C’est finalement en septembre 1635, alors que les grandes puissances se disputent ces nouvelles terres, l’Espagne, l’Angleterre et la France en tête, que le normand Pierre Belain d’Esnambuc, flibustier de métier, débarque avec quelques hommes et prend possession de l’île au nom du roi de France. Afin de se prémunir de tout ennemi, celui-ci décide de construire un fort, le Fort Saint-Pierre. Arrivent alors par vagues de nouveaux colons à qui l’on a promis une terre après trois ans de bons et loyaux services. Après diverses passations de pouvoir, querelles intestines et autres joyeusetés, l’île se retrouve finalement sous le contrôle de Colbert qui lance la culture de la Canne à Sucre. De là commence le commerce triangulaire Guinée-Antilles-France.

Les premières sucreries voient ainsi le jour en 1650 et dès 1664 Colbert, devant le succès de l’entreprise, institutionnalise la traite des Noirs afin d’obtenir plus de main-d’œuvre.

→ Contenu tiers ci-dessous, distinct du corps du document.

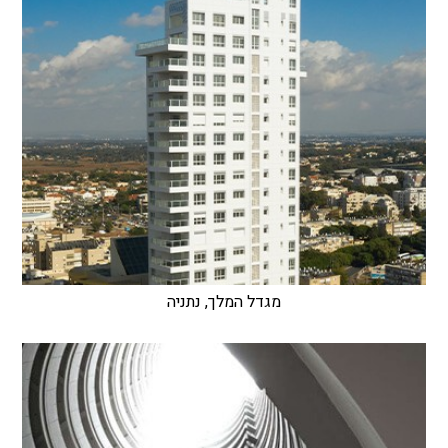
מגדל המלך, נתניה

Le modèle se développe et perdure. Les terres sont organisées autour d’habitations, c’est-à-dire la maison du propriétaire et tout autour les champs de cannes et les cases des esclaves.

Avec la révolution française, un vent de liberté souffle sur la Martinique et les îles voisines comme la Guadeloupe. Mais les planteurs blancs font appel à l’Angleterre pour mater la rébellion, ce qui leur permet de rester en vie. Et alors que la révolution avait abolie l’esclavage, Napoléon le réinstaure en 1802, sous la violence. La France réussit à reprendre la Martinique aux Anglais, et il faudra finalement attendre 1848 pour abolir l’esclavage en Martinique, sous l’influence du secrétaire d’Etat Victor Schœlcher. 72 000 esclaves deviennent alors libres. Pour pallier au manque de mains-d’œuvres, les propriétaires font alors venir des émigrants venus d’Inde et de Chine. Ils forment ceux que l’on appelle aujourd’hui les "coolies". Les Blancs créoles ou békés conservent malgré tout longtemps les biens et le pouvoir. Au fur et à mesure que l’exécutif revient peu à peu aux Noirs, les Blancs créoles choisissent finalement de se tourner vers la grande distribution.

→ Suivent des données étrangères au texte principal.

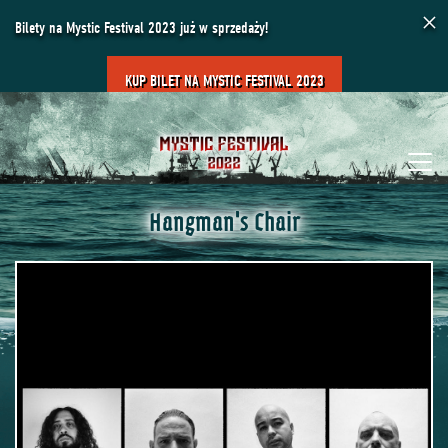
×
Bilety na Mystic Festival 2023 już w sprzedaży!
KUP BILET NA MYSTIC FESTIVAL 2023
Hangman's Chair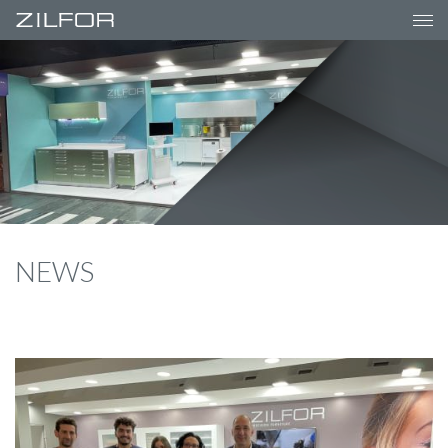
-->
NEWS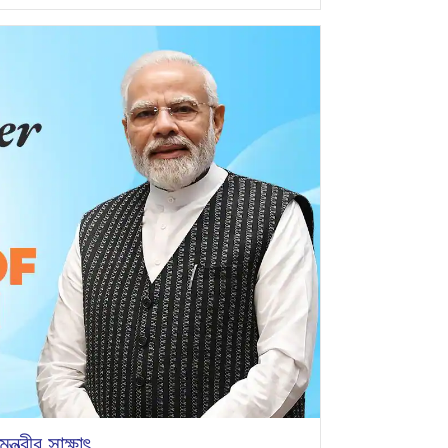
্ত্রীর সাক্ষাৎ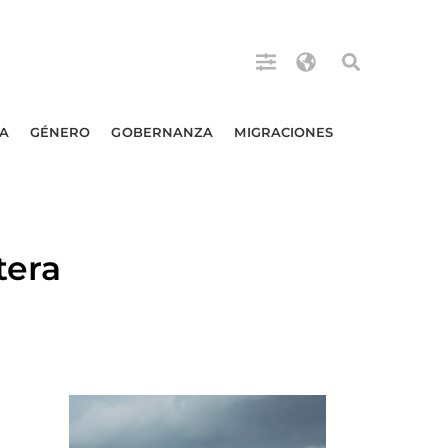
A
GÉNERO
GOBERNANZA
MIGRACIONES
tera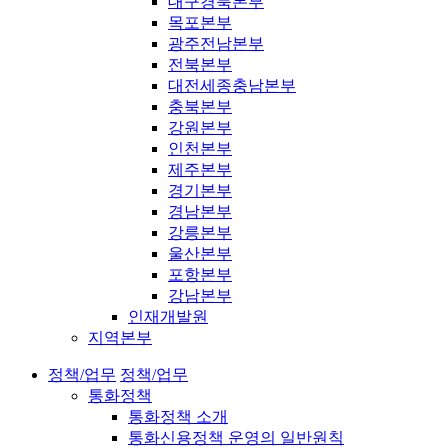
대구경북본부
목포본부
광주전남본부
전북본부
대전세종충남본부
충북본부
강원본부
인천본부
제주본부
경기본부
경남본부
강릉본부
울산본부
포항본부
강남본부
인재개발원
지역본부
정책/업무
정책/업무
통화정책
통화정책 소개
통화신용정책 운영의 일반원칙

C’est en 1946 que la Martinique devient un département d’Outre-mer.

Sa géographie

La Martinique baigne dans la mer des Caraïbes d’un côté et l’océan Atlantique de l’autre. Elle s’étend sur 1 080 km², avec 65 km de long et 30 km de large et est ainsi la troisième plus grande île des Petites Antilles, après Trinidad et la Guadeloupe. Son point culminant, la Montagne Pelée, un volcan, culmine à 1 397 m. Elle est peuplée de 400 000 habitants.

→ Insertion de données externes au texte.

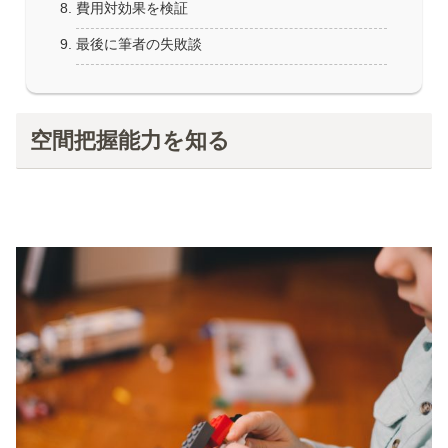
費用対効果を検証
最後に筆者の失敗談
空間把握能力を知る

La Martinique est généralement séparée en deux zones, le Nord et le Sud, qui ont chacune leurs particularités. Au Nord, on retrouve les monts comme la Montagne Pelée et les Pitons du Carbet (1 196 m) et des paysages plus verts, un plus grand degré d’humidité, avec la forêt tropicale humide présentant une flore variée, comme le bambou, des fougères géantes, de l’acajou (mahogany) ou certaines fleurs tropicales et recelant quelques rivières à la baignade agréable. Le Sud est quant à lui beaucoup plus sec, plus plat également et concentre l’essentiel des plages de l’île. Entre les deux zones, on trouve la Presqu'île de la Caravelle, orientée vers l’Océan Atlantique.